When I say wimp, its all about properly pruning and shaping and wiring a tree. I bought my first Bonsai from Chelsea Flower show some 35 years ago (little acer) and that got me hooked. But as with most beginners I was really worried about doing the right thing and above all, not to kill the expensive little thing.
I purchased a few more trees and had a small collection but I still had that mind set to do as little damage as possible. I’ve now realised that this is a dangerous and limiting way to be a Bonsai devotee.

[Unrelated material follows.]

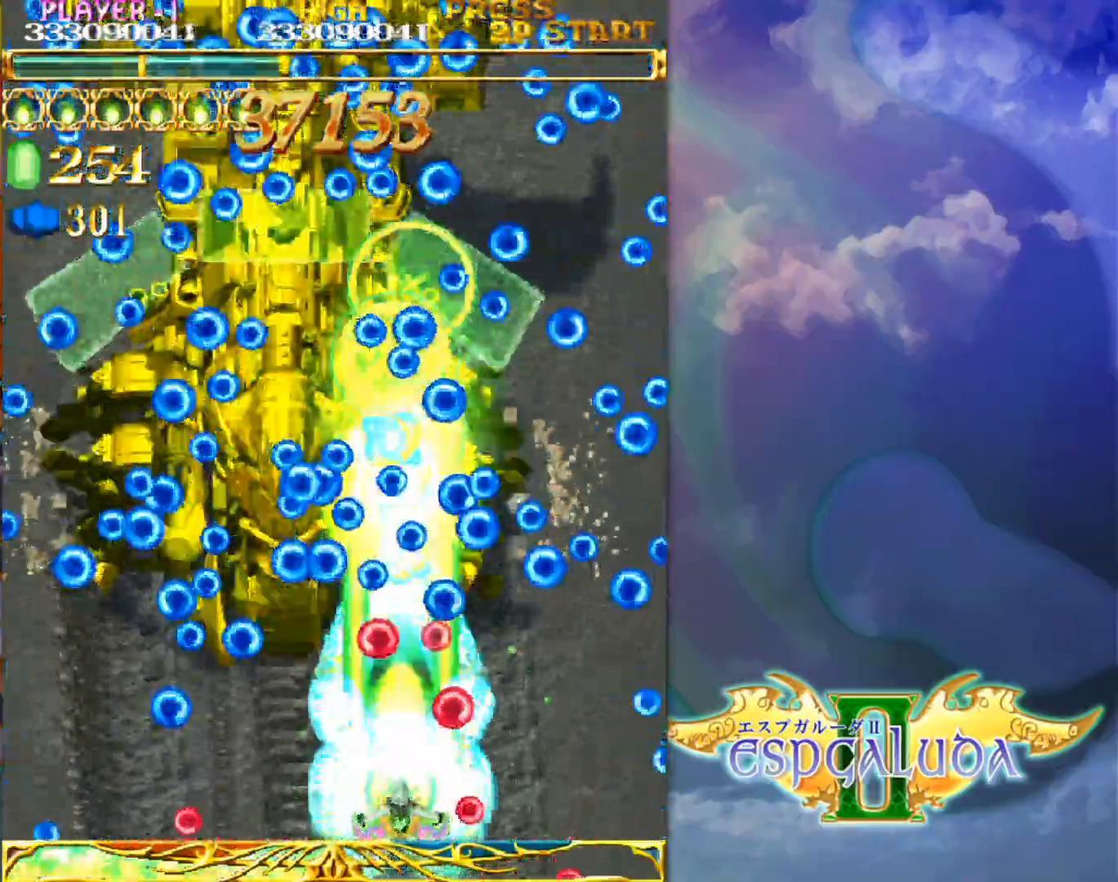
{"buttons": [], "left_stick": "center", "events": []}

Over the last few years I’ve decided this approach has been handicap and the enjoyment of Bonsai comes with experimentation and taking bold decisions. So, I’ve pruned harder and instead of mulling over if that branch needs to be wired, chopped, removed, I’ve taken the decision (sometimes taking a deep breath). And on the whole my trees have definitely benefited from this less cowardly approach. As long as the tree is healthy it can survive almost anything you throw at it (don’t throw things at your bonsai, that’s silly).
Anyway you get my point, I know bonsai can be expensive to source and I’m not advocating a
gung-ho approach but instead just enjoy the decisions you make, whatever they are. Things can grow back (sort of).
I’ve include a few pictures of my trees. The Hawthorn has been an informal upright, a windswept, a semi cascade and now a cascade!